**EXCERTO DA FONTE**
Pérolas e diamantes (51): Está na hora desta gente ir embora

João Madureira


Antes mesmo de me pôr a bater com a ponta dos dedos no teclado do computador para alinhavar esta crónica, resolvi, motivado pelo calor que por aqui se faz sentir, arranjar um refresco de limão com água das Pedras. Depois do primeiro golo, veio-me à memória a conversa que tive de manhã com um amigo meu que já não via há algum tempo.

 

Ele disse-me que eu continuava algo excêntrico e talvez mesmo imprevisível. Respondi-lhe que isso se deve ao facto de os meus atos e as minhas ideias serem incompatíveis com os “deles”, se é que os têm, pois, assegurei-lhe, as minhas ideias e os meus atos são perfeitamente compatíveis com os “meus”. E em todos os sentidos. E mais alguns.

 

Sorri-me com a cara de incrédulo do meu amigo. Mesmo assim, ou até por isso, tentei explicar-lhe o trocadilho. Apesar de os meus princípios poderem mudar de vez em quando, mesmo assim possuo tantos que não sou capaz de os usar com proveito. No entanto avisei-o de que eles formam um todo. Por isso a minha vida nunca é menos lógica por causa desta aparente heterodoxia. Resumindo: em regra faço as coisas que me proponho fazer.

 

Tornei a sorrir. O meu amigo, também tentou, mas não conseguiu. Penso que não estava, ou não queria, seguir a ideia.

 

Então perguntei em jeito de filósofo, tentando responder-lhe: “Já alguma vez te desiludiste com histórias que pareciam prometer uma revelação e depois te enganaram desviando-te desse caminho?”

 

Penso que não chegou onde eu queria porque me respondeu desta forma: “Receio que tudo seja significativo e que nada, afinal, seja importante.”

 

Pus-me a pensar de onde teria ele sacado tal frase, mas não consegui chegar lá. Então, por causa das coisas, atirei-lhe com uma frase inteirinha respigada do livro “Ópera Flutuante”, de John Barth: “Acho que entender completamente uma coisa, qualquer que seja a sua relevância, exige que se entendam todas as outras coisas do mundo.”

**EXCERTO DOS DADOS**
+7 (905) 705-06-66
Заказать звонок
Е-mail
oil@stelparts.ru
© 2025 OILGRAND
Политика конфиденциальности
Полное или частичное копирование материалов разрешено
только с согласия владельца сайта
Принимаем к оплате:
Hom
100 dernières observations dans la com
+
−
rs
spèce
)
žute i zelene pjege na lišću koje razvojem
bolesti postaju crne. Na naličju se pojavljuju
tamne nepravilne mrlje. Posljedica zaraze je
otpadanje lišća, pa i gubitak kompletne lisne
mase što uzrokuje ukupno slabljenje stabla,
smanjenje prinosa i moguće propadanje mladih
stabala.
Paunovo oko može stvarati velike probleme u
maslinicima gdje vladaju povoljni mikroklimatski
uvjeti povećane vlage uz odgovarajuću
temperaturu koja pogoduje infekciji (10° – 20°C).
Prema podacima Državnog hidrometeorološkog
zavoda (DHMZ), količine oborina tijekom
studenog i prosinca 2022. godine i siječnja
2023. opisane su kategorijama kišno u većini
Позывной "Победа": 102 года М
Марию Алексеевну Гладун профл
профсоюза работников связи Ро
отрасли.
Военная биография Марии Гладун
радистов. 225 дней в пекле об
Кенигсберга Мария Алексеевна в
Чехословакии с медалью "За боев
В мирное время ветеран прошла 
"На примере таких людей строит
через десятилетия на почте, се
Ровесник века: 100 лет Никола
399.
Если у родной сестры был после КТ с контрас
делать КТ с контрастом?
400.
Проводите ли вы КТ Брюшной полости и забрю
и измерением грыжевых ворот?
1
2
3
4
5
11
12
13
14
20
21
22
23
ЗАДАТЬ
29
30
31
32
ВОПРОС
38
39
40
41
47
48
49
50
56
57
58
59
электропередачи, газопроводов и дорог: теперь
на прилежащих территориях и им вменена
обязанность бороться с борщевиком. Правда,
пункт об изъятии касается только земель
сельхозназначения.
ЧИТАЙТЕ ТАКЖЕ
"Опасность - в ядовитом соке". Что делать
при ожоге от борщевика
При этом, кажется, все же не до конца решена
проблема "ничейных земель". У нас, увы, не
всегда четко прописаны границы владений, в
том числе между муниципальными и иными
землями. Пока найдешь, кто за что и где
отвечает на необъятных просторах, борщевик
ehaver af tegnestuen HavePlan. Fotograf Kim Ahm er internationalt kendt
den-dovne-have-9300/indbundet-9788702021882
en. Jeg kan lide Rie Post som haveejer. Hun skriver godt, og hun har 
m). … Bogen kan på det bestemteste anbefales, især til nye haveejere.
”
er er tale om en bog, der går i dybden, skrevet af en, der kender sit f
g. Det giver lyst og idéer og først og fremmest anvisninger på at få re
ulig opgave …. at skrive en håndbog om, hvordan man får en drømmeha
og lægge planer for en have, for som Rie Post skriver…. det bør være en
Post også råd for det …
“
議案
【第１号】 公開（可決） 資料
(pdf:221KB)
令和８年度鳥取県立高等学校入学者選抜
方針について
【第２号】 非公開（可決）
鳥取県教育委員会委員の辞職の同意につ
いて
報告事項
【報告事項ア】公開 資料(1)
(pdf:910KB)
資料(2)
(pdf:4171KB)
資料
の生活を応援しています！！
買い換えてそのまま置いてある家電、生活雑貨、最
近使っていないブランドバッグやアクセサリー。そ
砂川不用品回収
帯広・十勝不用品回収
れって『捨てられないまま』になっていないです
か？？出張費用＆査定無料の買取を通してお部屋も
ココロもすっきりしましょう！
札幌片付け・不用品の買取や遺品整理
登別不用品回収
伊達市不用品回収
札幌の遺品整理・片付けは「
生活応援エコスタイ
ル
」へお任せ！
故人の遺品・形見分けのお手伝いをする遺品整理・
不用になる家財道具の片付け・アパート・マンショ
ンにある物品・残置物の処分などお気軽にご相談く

**TAREFAS**
a – Reproduza fielmente o trecho da crónica que abre com as palavras "Pérolas e diamantes" e fecha com "há algum tempo.".
b – Segundo a crónica, que bebida foi preparada antes de se começar a escrever?
c – Retome a crónica sobre a conversa com o amigo e dê-lhe seguimento a partir da última frase apresentada.
As entradas provêm de uma fonte diferente da crónica.

**AS SUAS RESPOSTAS**
a –
Pérolas e diamantes (51): Está na hora desta gente ir embora

João Madureira


Antes mesmo de me pôr a bater com a ponta dos dedos no teclado do computador para alinhavar esta crónica, resolvi, motivado pelo calor que por aqui se faz sentir, arranjar um refresco de limão com água das Pedras. Depois do primeiro golo, veio-me à memória a conversa que tive de manhã com um amigo meu que já não via há algum tempo.

b – Um refresco de limão com água das Pedras.

c –
 

O meu amigo disse: “Afinal, é tudo uma questão de bom gosto. Gostar ou não gostar, eis a questão?” Eu rematei: “Lembra-te que o bom gosto é uma invenção humana.”

 

Ele então levantou-se e, pretextando pressa e afazeres vários, abalou como se de facto assim fosse. Lembrei-me então de Shakespeare: “Ser ou não ser, eis a questão.”

 

Ia eu já no terceiro golo, quando tocou o telefone e um meu outro amigo, muito bem informado, me confidenciou que o “candidato”… o meu ou o teu? perguntei eu em jeito de chalaça… andava inquieto, descarregando na sua secretária o nervoso miudinho que a campanha dos Independentes lhe causa. Daí o agendamento de visitas, fazendo-se convidado de todas as associações do concelho, prometendo-lhes aquilo que sabe, desde há muito tempo, que lhes não pode oferecer, pois em doze anos de regência laranja nada lhes deu de substantivo. Mas isso pouco o preocupa, pois sabe também que às suas promessas leva-as o vento.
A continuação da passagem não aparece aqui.